Дэйзи оглянулась в нерешительности.
– Вы тоже поцелуйтесь с Ником.
– Что за низкая, вульгарная девушка!
– Мне все равно! – крикнула Дэйзи и начала танцевать на кирпичном камине. Потом она вспомнила о жаре и с виноватым видом села на диван как раз в тот момент, когда в комнату вошла няня в свежевыстиранной одежде, ведя за руку маленькую девочку.
– Мое сокро-о-вище! – тихим голосом пропела она, протягивая к ней руки. – Ну, иди, иди же скорей к твоей маме, которая любит тебя.
Дитя, отпущенное няней, устремилось через всю комнату к своей маме и робко устроилось у нее в платье.
– Сокро-о-вище! Есть ли у мамы пудра для прекрасного золота твоих волос? Встань же сейчас и скажи всем: З-д-р-а-в-с-т-в-у-й-т-е.
Мы с Гэтсби по очереди наклонились, чтобы взять маленькую неохотно подаваемую нам ручку. После этого он продолжал смотреть на дитя с удивлением.
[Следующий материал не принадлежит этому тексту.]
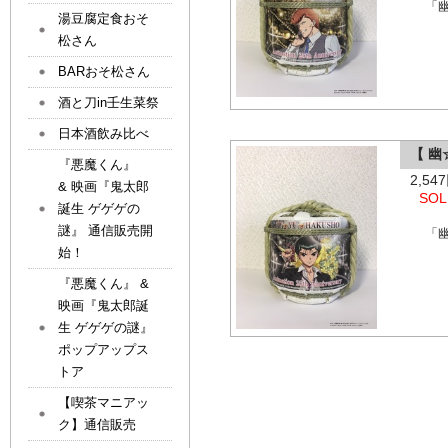
「
湯豆腐定食おそ
松さん
BARおそ松さん
酒と刀in壬生菜祭
日本酒飲み比べ
【 
『悪魔くん』
2,5
& 映画『鬼太郎
SOL
誕生 ゲゲゲの
謎』 通信販売開
「
始！
『悪魔くん』 &
映画『鬼太郎誕
生 ゲゲゲの謎』
ポップアップス
トア
【喫茶マニアッ
ク】通信販売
Я не думаю, что до этого он по-настоящему верил в ее существование.
– Меня одели перед обедом, – сказало дитя, с чувством повернувшись к Дэйзи.
– Это потому, что твоя мама захотела тебя показать гостям. – Улыбка превратила ее лицо в одну сплошную морщину, подобную той, что на ее маленькой белой шее. – Да ты просто мечта! Прекраснейшая маленькая мечта!